Exercise set —
a. In the opera synopsis, what does Bishop Azzolino threaten to do if the Sienese do not put their weapons down?
b. Carry on the opera synopsis about Cordelia and Orso, starting right after its final sentence.

╭─ Study text

Premier tableau – a great hall in the Seigniory palace. Despite their apparent victory, the Guelphs only control but half of the city. Among the dead on the Ghibelline side is Andreino, the fifteen-year-old son of Uberta, Cordelia's old nurse. The Guelphs request a truce in order to tend to the injured and bury the dead : plague is feared. The Saracini palace is on fire. Cordelia comes back, alive, but tells her brothers Ercole and Giugurta, as well as her nurse, that she has been raped by a man of whom all she can remember is the voice.

Deuxième tableau – the cathedral square. Guelphs and Ghibellines attend the solemn mass for the Virgin in the cathedral. At the point of coming to blows, the Bishop Azzolino steps forward and upbraids them : « Siennois, is this what you call a truce for the Virgin ? Church is God's house alone ! – Faithless and unworthy Christians put your weapons down or I will close these doors and will open them only to admit your coffins! » They defer in the face of the threat; Orso only speaking a word but it is enough for Cordelia to recognize as she follows the men into the church.

===Act III===

Premier tableau – a cloister. While Cordelia recognizes Orso as her torturer, Uberta learns by chance that the killer of her son is also Orso ! The two women argue over which should kill him. Cordelia decides with her plea : « You only mourn a death; I, I mourn myself, alive! ». Cordelia strikes Orso, and he falls to the ground, his throat cut with a dagger thrust. As a fight ensues, his men carry him, still breathing, to the shade of a church porch. When Cordelia and Uberta retrace steps to finish their vengeance, they cannot find the body and wonder if he was only injured. Cordelia cries out : « God of vengeance ! let him be dead ! I will not finish the task ! ».

Deuxième tableau – the square. Cordelia discovers Orso in agony and pleading for a drink. Faced with this suffering, she pities him and pours fresh water on his lips.

╰─
╭─ Dataset

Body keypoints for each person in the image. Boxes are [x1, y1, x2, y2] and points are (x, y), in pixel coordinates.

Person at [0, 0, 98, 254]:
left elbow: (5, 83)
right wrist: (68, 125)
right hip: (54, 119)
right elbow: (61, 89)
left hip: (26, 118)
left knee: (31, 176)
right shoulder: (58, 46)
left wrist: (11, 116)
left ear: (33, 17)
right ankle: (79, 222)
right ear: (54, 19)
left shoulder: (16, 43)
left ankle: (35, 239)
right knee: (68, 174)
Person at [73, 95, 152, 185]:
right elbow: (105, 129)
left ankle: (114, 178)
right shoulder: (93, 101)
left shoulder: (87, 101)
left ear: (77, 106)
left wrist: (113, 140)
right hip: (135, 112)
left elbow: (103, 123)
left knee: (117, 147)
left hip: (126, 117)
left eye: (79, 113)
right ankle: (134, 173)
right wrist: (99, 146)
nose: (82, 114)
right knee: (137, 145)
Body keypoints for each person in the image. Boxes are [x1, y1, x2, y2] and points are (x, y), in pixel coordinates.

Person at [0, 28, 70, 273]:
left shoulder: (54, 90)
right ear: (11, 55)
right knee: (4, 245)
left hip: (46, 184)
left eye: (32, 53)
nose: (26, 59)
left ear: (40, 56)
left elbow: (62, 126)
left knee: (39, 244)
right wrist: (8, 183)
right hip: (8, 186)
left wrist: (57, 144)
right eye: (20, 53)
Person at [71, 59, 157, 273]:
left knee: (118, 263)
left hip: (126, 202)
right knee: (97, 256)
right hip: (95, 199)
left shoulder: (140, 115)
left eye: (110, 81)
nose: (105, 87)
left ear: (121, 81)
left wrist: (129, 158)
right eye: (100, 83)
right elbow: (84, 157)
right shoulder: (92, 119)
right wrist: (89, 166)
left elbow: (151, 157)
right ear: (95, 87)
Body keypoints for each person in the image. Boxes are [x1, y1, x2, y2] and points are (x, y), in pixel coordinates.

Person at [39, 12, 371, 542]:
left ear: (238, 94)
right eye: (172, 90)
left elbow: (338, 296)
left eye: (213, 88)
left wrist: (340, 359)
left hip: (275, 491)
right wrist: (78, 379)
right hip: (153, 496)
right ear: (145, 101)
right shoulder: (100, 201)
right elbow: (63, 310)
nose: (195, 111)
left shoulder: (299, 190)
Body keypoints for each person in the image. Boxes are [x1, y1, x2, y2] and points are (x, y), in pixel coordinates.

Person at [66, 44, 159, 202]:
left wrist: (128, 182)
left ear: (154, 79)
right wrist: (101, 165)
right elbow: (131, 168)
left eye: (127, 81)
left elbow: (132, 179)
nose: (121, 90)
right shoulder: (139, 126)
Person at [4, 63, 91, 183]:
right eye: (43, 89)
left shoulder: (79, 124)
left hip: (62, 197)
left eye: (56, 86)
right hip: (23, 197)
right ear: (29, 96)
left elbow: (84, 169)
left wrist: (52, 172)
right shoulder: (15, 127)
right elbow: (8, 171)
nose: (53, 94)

╰─

Answers for each item —
a. He threatens to close the church doors and open them only to admit their coffins.

b.
===Act IV===

Premier tableau – a room in the Saracini palace. Cordelia has concealed Orso in the burnt palace. Giugurta, beaten, must flee the town. He wants to leave the palace by the gardens but to do that must pass through the room where Orso is hiding, convalescent. Cordelia puts him off with such insistence that Uberta becomes suspicious. A horrific explanation finally reveals the truth to Uberta, but Cordelia asks for mercy in the name of Andreino who would have condemned this bloody sacrifice. Cordelia and Orso find themselves alone. Two images alternate in the mind of Orso : the woman who stabbed him and the woman who saved him. The two make one victim of him; his repentance bursts forth and to restore her honour he asks to marry her. Cordelia replies that he is also guilty to his country riven by war. Orso promises her : « You will see me again when I have triumphed over discord and vanquished hatred! » He leaves the palace and it is announced that Giugurta has been arrested by the Guelphs, masters of the city.

Deuxième tableau – ruins of the old Seigniory palace. The captured Ghibelline prisoners including Giurgurta are about to be executed. Orso enters and proposes to the people that the prisoners be freed, in order to march against the Emperor laying siege to the city and demanding 50,000 florins to lift the siege. The people accept. As they set off for battle Giugurta catches a glance and words from Cordelia to Orso, and says that he will return and question her after the battle.

===Act V===

Sienna cathedral. The Siennese return victorious. Cordelia, frightened by her brother's threats has taken refuge in the cathedral. Giugurta find her there having extracted the information before killing Uberta. After proud protests, Cordelia faints on the altar steps, and he takes advantage to make her swallow poison. The victors come in with Orso at their head. Cordelia has convulsions which are mistaken for the plague. The crowd disperses in horror, and Orso takes Cordelia in his arms. So doing, he condemns himself to be trapped with her in the place tainted by the plague. At their pleas, Azollino joins them in marriage. Alone, they exchange parting words : Orso's wound has re-opened, and the two lovers die side by side.